Vor Duvaliers Krankenzimmer standen Polizisten Wache, berichtete ein AFP-Reporter. Zuvor hatte Richter Carvès die Bewegungsfreiheit Duvaliers eingeschränkt, gegen den Ermittlungen wegen Korruption und Veruntreuung laufen: Duvalier darf sich nicht außerhalb der Hauptstadt bewegen, auch werden die Zeiten beschränkt, in denen er Freunde und Familie treffen darf. Duvalier war im Januar überraschend nach Haiti zurückgekehrt. Er hatte den Karibikstaat in den siebziger und achtziger Jahren als brutaler Diktator regiert.

(AFP)

Angesichts der zunehmenden Gewalt in der Elfenbeinküste hat Frankreichs Präsident Nicolas Sarkozy eine Verstärkung der dort stationierten 10.000 UN-Soldaten vorgeschlagen. Es sei "ein Skandal", dass mit schweren Waffen auf die Zivilbevölkerung geschossen werde, sagte Sarkozy am Rande des EU-Gipfels in Brüssel. Frankreich wolle deshalb eine Resolution vorschlagen, auf deren Grundlage die UN-Truppen "zumindest schwere Waffen in Abidjan verbieten" könnten.

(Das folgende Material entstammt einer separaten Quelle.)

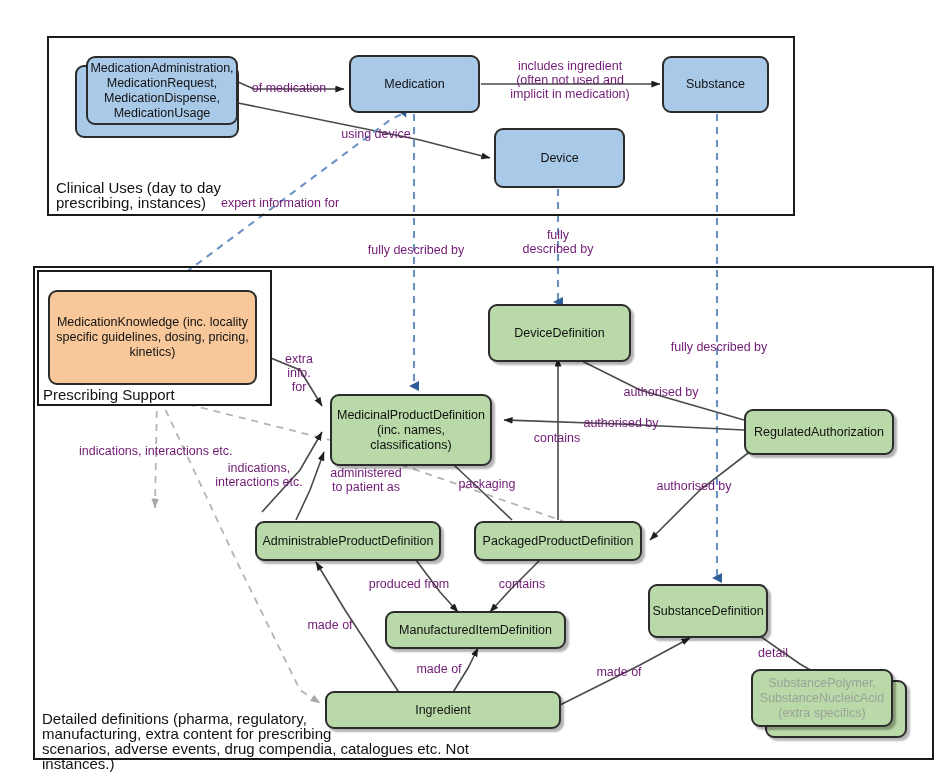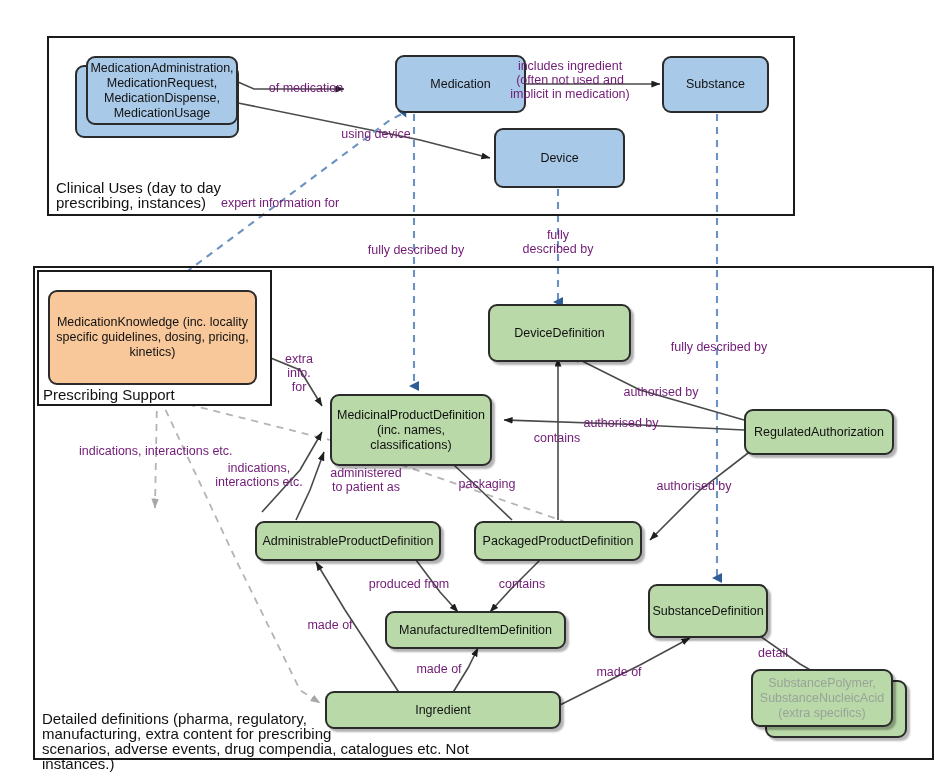--- a/index.html
+++ b/index.html
@@ -163,21 +163,21 @@
   <div class="panel-caption" style="left:43px; top:387px; width:180px;">Prescribing Support</div>
 
   <div class="stack-back blue" style="left:75px; top:65px; width:164px; height:73px;"></div>
   <div class="node blue" style="left:86px; top:56px; width:152px; height:69px;">
     <span>MedicationAdministration,
 MedicationRequest,
 MedicationDispense,
 MedicationUsage</span>
   </div>
 
-  <div class="node blue" style="left:349px; top:55px; width:131px; height:58px;margin-left:46px;">
+  <div class="node blue" style="left:349px; top:55px; width:131px; height:58px;">
     <span>Medication</span>
   </div>
 
   <div class="node blue" style="left:662px; top:56px; width:107px; height:57px;">
     <span>Substance</span>
   </div>
 
   <div class="node blue" style="left:494px; top:128px; width:131px; height:60px;">
     <span>Device</span>
   </div>
@@ -222,21 +222,21 @@
     <span>Ingredient</span>
   </div>
 
   <div class="stack-back green" style="left:765px; top:680px; width:142px; height:58px; box-shadow:3px 3px 2px rgba(0,0,0,0.28);"></div>
   <div class="node green shadowed" style="left:751px; top:669px; width:142px; height:58px;">
     <span class="muted">SubstancePolymer,
 SubstanceNucleicAcid
 (extra specifics)</span>
   </div>
 
-  <div class="edge-label" style="left:263px; top:81px; width:86px;">of medication</div>
+  <div class="edge-label" style="left:246px; top:81px; width:86px;">of medication</div>
 
   <div class="edge-label" style="left:505px; top:59px; width:130px;">includes ingredient
 (often not used and
 implicit in medication)</div>
 
   <div class="edge-label" style="left:330px; top:127px; width:92px;">using device</div>
 
   <div class="edge-label" style="left:210px; top:196px; width:140px;">expert information for</div>
 
   <div class="edge-label" style="left:360px; top:243px; width:112px;">fully described by</div>

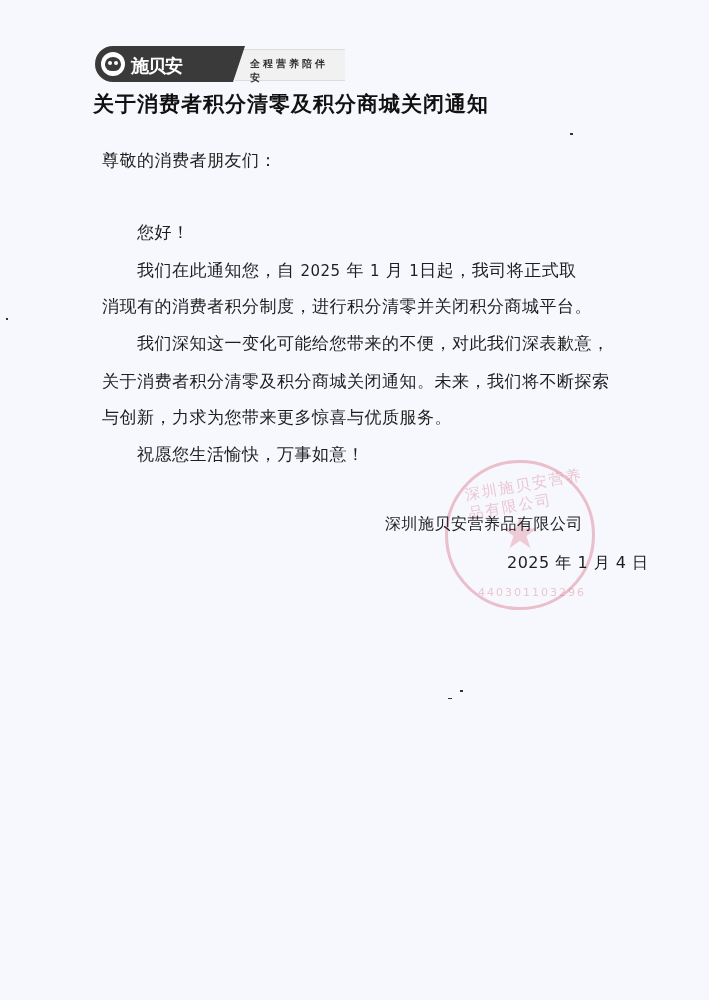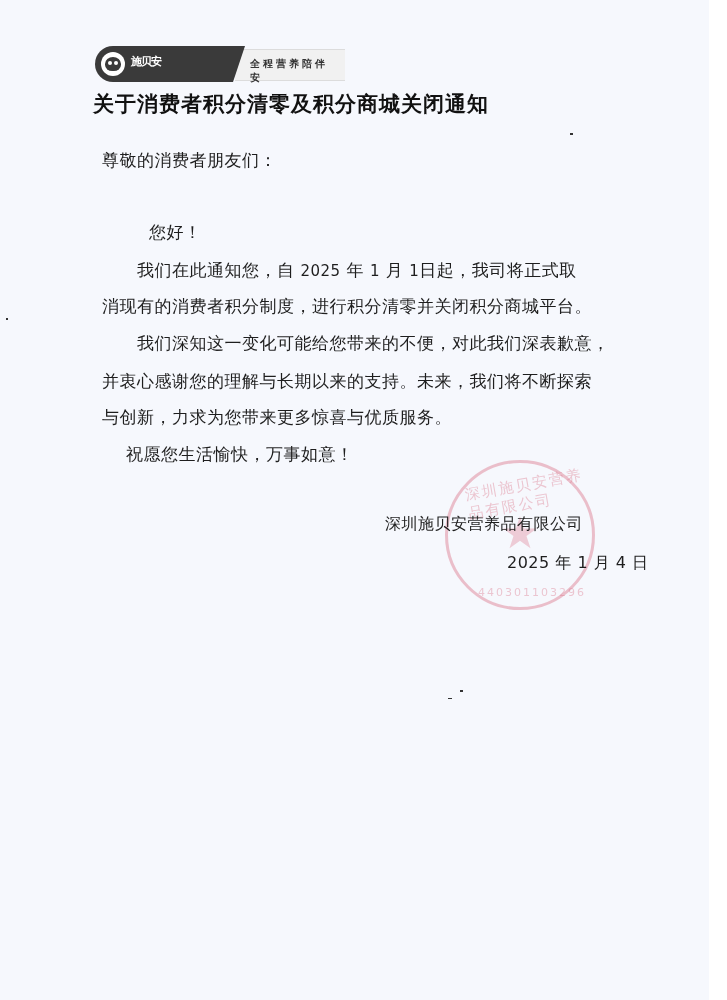--- a/index.html
+++ b/index.html
@@ -35,42 +35,42 @@
   .logo-circle .face {
     width: 16px; height: 14px; border-radius: 50% 50% 45% 45%; background: #3a3a3a; position: relative;
   }
   .logo-circle .face::before, .logo-circle .face::after {
     content: ""; position: absolute; top: 4px; width: 4px; height: 4px; border-radius: 50%; background: #fff;
   }
   .logo-circle .face::before { left: 3px; }
   .logo-circle .face::after { right: 3px; }
   .brand-name {
     position: absolute; left: 36px; top: 8px; color: #ffffff;
-    font-family: Liberation Serif, serif; font-size: 11px; font-weight: bold; letter-spacing: -1px;
+    font-family: Liberation Serif, serif; font-size: 18px; font-weight: bold; letter-spacing: -1px;
   }
   .tagline {
     position: absolute; left: 155px; top: 11px; font-size: 10px; color: #333;
     font-family: "DejaVu Sans", sans-serif; letter-spacing: 3px; font-weight: bold;
   }
   
   .title {
     position: absolute; left: 0; width: 582px; top: 90px; text-align: center;
     font-size: 21px; font-weight: bold; color: #111; letter-spacing: 1px;
   }
   .line {
     position: absolute; font-size: 17px; color: #1e1e1e; white-space: nowrap; letter-spacing: 0.5px;
   }
   .greeting { left: 102px; top: 149px; }
-  .hello { left: 149px; top: 221px; }
+  .hello { left: 137px; top: 221px; }
   .p1a { left: 137px; top: 259px; }
   .p1b { left: 102px; top: 295px; }
   .p2a { left: 137px; top: 332px; text-align: right; }
   .p2b { left: 102px; top: 370px; }
   .p2c { left: 102px; top: 406px; }
-  .wish { left: 126px; top: 443px; }
+  .wish { left: 137px; top: 443px; }
   .company { left: 385px; top: 514px; font-family: "DejaVu Sans", sans-serif; font-size: 16px; }
   .date { left: 467px; top: 553px; font-family: "DejaVu Sans", sans-serif; font-size: 16px; margin-left: 40px; }
   .num { font-family: "DejaVu Sans", sans-serif; font-size: 15px; margin-top: 17px; }
   
   .stamp {
     position: absolute; left: 445px; top: 460px; width: 150px; height: 150px; border-radius: 50%;
     border: 3px solid rgba(220, 120, 140, 0.45); box-sizing: border-box;
   }
   .stamp-star {
     position: absolute; left: 50%; top: 50%; transform: translate(-50%, -55%);
@@ -111,21 +111,21 @@
   <span>我们在此通知您，自</span>
   <span class="num">2025</span>
   <span>年</span>
   <span class="num">1</span>
   <span>月</span>
   <span class="num">1</span><span>日起，我司将正式取</span>
 </div>
 <div class="line p1b">消现有的消费者积分制度，进行积分清零并关闭积分商城平台。</div>
 
 <div class="line p2a">我们深知这一变化可能给您带来的不便，对此我们深表歉意，</div>
-<div class="line p2b">并衷心感谢您的理解与长期以来的支持。未来，我们将不断探索</div>
+<div class="line p2b">关于消费者积分清零及积分商城关闭通知。未来，我们将不断探索</div>
 <div class="line p2c">与创新，力求为您带来更多惊喜与优质服务。</div>
 
 <div class="line wish">祝愿您生活愉快，万事如意！</div>
 
 <div class="stamp">
   <span class="stamp-text">深圳施贝安营养品有限公司</span>
   <span class="stamp-star">★</span>
   <span class="stamp-code">440301103296</span>
 </div>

Am Donnerstag hatte bereits die westafrikanische Staatengemeinschaft Ecowas die Vereinten Nationen aufgefordert, das Mandat für ihre Mission in der Elfenbeinküste zu stärken und härtere Sanktionen gegen Laurent Gbagbo und seine Vertrauten zu verhängen.

Die UN-Koordinatorin für Nothilfe, Valérie Amos, zeigte sich "ernsthaft besorgt" über die humanitäre Lage in der Elfenbeinküste. Seit Anfang Dezember seien mehr als 460 Menschen getötet worden, weit mehr seien verletzt worden, unter ihnen Frauen und Kinder. Viele fliehen, dund es werden immer mehr: Das Flüchtlingshilfswerk der Vereinten Nationen UNHCR schätzen, dass allein aus der Metropole Abidjan fast eine Million Menschen geflüchtet sind.